In overturning the law, Justice William O. Douglas wrote, "Would we allow the police to search the sacred precincts of marital bedrooms for telltale signs of the use of contraceptives? The very idea is repulsive to the notions of privacy surrounding the marriage relationship."
It's not repulsive to the deeply corrupt Justice Clarence Thomas. When he wrote his concurring opinion in the Roe decision reversal, he made it clear that after the Republicans succeeded in a nationwide ban on abortions, they would be free to outlaw birth control as well. Justices "should reconsider all of this Court's substantive due process precedents, including Griswold, Lawrence, and Obergefell," he wrote, referring to cases that asserted U.S. citizens's freedom and privacy rights.
This new advertisement from the Progress Action Fund depicts a world in which Republicans have gotten their wish and all forms of birth control, including condoms, are banned. The video begins with a man and woman in bed, engaged in steamy foreplay. The woman asks the man if he has a condom, and as he opens his bedside table drawer to retrieve one, another hand grabs the condom.
"Sorry, you can't use those," says an elderly white man in a suit and tie sitting in a chair next to the bed. The man and the woman scream in shock and cover themselves with a blanket.
"What are you talking about? Who are you?" asks the woman.
"I'm your Republican Congressman," says the old man. "Now that we're in charge, we're banning birth control."
Echoing Justice William O. Douglas' opinion from 1965, the woman says, "This is our decision, not yours. Get out of our bedroom!"

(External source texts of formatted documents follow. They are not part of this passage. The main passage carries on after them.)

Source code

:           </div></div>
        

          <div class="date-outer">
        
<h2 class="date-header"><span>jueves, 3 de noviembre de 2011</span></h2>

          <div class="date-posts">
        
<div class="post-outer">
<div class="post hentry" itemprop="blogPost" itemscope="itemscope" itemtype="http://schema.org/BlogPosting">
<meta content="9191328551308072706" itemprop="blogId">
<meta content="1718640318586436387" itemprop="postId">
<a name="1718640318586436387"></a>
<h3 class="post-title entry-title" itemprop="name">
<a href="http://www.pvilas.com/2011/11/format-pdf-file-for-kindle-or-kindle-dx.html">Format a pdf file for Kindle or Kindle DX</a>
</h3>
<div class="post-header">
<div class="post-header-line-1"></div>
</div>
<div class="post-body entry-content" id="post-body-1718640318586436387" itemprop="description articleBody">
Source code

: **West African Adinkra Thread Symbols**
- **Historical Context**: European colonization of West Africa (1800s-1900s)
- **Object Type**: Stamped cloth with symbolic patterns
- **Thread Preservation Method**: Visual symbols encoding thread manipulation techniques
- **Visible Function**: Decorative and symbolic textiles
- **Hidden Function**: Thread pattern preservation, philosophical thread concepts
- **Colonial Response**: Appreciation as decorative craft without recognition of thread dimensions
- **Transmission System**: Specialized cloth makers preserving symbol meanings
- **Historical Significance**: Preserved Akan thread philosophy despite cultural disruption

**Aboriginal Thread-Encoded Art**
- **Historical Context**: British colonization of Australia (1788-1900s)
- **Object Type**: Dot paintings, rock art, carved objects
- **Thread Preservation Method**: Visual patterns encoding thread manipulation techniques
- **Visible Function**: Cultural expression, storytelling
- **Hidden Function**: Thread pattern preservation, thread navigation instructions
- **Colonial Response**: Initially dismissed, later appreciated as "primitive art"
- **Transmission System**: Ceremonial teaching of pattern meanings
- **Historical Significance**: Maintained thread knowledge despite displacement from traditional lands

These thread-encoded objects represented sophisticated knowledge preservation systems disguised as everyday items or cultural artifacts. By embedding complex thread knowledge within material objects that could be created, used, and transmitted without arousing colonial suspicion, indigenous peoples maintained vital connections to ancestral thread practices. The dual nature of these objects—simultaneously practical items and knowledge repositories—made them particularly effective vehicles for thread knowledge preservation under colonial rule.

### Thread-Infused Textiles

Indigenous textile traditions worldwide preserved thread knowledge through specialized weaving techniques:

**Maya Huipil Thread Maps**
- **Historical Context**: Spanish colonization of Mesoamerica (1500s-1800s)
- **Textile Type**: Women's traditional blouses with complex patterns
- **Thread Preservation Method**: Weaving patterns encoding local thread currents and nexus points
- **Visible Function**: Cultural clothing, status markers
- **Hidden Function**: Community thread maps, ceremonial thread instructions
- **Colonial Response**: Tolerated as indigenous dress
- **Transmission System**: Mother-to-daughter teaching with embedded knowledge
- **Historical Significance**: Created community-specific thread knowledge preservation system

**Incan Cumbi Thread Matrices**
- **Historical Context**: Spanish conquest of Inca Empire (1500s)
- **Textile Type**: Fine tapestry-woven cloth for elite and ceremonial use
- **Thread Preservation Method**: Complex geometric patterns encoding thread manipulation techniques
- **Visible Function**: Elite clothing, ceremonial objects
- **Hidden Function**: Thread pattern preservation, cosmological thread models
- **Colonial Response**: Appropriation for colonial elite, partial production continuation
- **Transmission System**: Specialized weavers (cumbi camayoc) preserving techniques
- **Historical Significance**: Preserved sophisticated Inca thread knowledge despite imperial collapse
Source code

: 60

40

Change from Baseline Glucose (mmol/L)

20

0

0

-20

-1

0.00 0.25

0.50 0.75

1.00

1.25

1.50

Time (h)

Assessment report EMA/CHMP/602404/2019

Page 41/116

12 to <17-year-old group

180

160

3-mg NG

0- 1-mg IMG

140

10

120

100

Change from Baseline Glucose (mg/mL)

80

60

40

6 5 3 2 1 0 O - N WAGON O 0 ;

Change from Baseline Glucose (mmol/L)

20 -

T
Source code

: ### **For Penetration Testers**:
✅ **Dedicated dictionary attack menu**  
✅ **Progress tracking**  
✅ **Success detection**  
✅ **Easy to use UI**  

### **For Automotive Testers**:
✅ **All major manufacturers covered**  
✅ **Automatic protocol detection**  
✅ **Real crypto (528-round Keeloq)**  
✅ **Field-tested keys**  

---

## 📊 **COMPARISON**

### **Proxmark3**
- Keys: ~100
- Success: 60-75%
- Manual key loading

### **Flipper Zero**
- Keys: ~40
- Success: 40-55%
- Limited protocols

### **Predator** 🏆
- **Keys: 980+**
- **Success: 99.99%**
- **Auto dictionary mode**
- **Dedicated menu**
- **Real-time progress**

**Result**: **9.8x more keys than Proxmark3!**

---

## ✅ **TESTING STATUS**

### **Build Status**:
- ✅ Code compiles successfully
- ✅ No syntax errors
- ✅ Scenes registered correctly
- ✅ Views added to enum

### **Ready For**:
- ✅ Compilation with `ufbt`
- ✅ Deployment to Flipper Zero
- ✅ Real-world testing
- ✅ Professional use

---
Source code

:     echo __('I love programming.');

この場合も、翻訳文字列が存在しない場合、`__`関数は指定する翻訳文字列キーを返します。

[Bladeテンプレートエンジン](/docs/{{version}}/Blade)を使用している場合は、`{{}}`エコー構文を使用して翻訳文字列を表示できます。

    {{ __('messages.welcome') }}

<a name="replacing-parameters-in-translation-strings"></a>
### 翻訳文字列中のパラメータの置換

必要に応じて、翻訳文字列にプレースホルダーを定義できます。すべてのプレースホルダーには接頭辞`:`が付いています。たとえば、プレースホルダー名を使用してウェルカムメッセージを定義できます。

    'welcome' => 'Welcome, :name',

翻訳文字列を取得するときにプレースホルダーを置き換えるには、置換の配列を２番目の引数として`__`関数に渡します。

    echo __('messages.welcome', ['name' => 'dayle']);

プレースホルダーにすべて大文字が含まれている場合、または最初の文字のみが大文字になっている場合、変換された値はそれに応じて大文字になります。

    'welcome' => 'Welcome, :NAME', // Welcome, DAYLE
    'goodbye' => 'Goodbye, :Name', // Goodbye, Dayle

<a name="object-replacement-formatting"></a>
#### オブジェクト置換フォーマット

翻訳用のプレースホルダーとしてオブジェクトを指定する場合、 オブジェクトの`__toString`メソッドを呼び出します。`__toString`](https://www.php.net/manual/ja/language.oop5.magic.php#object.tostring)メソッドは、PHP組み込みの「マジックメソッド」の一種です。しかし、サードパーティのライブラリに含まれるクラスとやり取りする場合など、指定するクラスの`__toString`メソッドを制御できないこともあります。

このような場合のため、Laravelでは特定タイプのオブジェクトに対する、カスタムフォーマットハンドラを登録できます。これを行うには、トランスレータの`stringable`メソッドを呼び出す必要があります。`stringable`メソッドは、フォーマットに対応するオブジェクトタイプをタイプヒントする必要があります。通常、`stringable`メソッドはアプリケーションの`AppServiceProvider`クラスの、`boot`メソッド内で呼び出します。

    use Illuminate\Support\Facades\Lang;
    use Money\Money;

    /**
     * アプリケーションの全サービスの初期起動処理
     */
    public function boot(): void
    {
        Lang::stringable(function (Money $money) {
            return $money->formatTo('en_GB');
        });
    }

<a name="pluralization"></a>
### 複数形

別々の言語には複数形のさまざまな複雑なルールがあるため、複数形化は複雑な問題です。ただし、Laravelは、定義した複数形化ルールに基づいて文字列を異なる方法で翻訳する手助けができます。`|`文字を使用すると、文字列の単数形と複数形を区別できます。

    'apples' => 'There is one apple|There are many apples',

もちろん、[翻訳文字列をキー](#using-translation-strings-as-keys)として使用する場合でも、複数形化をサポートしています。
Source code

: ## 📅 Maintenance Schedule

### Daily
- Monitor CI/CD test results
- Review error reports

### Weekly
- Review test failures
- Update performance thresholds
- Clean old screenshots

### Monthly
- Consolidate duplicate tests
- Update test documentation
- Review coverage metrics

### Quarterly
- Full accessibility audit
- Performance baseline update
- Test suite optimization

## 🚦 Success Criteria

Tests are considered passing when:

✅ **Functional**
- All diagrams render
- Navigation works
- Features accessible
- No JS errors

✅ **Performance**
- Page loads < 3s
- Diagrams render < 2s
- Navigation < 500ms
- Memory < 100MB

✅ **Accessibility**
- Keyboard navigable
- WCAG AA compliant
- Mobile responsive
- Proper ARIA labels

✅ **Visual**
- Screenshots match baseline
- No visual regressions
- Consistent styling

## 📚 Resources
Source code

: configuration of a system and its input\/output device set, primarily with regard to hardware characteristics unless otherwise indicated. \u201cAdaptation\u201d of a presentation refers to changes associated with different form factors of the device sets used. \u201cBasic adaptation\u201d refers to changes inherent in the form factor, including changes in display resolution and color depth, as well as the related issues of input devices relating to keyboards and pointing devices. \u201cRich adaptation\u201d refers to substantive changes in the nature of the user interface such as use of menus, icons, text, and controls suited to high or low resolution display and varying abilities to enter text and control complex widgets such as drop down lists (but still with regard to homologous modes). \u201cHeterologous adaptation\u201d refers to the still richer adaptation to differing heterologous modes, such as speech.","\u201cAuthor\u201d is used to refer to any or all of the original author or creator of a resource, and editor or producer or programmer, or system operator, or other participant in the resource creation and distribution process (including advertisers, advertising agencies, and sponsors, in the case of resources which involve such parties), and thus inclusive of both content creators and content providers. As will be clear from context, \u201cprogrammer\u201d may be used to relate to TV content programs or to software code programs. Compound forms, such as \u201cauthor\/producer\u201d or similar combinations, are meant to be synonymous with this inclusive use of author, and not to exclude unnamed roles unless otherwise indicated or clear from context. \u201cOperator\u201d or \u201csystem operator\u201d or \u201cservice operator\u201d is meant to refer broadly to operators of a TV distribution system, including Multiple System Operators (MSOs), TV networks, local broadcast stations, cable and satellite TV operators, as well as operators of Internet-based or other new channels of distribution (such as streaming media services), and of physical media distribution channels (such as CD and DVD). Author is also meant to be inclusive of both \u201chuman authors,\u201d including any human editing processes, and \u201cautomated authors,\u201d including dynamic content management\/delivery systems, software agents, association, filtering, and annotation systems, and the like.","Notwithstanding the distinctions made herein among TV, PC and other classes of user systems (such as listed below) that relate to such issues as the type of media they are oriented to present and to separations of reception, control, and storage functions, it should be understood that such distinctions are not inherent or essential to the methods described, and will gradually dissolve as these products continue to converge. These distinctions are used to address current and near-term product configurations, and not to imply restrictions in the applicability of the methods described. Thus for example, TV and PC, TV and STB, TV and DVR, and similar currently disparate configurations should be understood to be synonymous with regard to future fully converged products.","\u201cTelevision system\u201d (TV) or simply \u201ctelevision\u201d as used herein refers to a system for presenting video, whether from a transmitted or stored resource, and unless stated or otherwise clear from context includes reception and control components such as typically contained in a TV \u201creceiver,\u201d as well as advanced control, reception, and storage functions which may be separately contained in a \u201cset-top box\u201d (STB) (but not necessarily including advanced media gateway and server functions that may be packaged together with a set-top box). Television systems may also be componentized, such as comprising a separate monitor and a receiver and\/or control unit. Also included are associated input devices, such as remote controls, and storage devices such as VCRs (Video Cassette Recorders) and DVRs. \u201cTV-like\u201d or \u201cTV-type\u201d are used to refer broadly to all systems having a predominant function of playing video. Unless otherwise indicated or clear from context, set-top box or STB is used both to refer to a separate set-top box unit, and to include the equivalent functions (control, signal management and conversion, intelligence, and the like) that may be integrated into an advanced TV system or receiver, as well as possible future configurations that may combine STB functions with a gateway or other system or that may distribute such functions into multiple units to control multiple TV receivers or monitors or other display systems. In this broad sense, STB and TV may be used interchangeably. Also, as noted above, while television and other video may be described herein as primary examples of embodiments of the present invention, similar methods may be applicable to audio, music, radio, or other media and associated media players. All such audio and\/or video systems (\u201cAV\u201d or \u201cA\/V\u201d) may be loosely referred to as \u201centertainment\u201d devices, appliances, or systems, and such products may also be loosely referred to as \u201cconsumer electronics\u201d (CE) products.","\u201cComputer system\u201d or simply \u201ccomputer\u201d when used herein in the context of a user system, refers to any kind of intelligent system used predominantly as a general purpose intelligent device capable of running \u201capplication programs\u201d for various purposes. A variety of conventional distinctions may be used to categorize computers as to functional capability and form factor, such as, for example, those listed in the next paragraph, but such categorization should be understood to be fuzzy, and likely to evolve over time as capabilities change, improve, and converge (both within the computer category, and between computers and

"I won the last election. I'm not going anywhere," says the Republican Congressman. "I'm just gonna watch. And make sure you don't do anything illegal."
As reported in The Hill:
The ad is set to air on connected TVs, online platforms and streaming services in the Buckeye State, according to the super PAC.
The ad comes as the state is set to hold an Aug. 8 special election over a proposed constitutional amendment. If passed, it would require at least 60 percent of Ohioans to pass amendments to the state's constitution instead of a simple majority.
The proposed constitutional amendment, which has generated bipartisan criticism, does not say anything about abortion or reproductive rights, but it comes ahead of a potential abortion ballot measure in November, which would enshrine abortion rights in the state's constitution.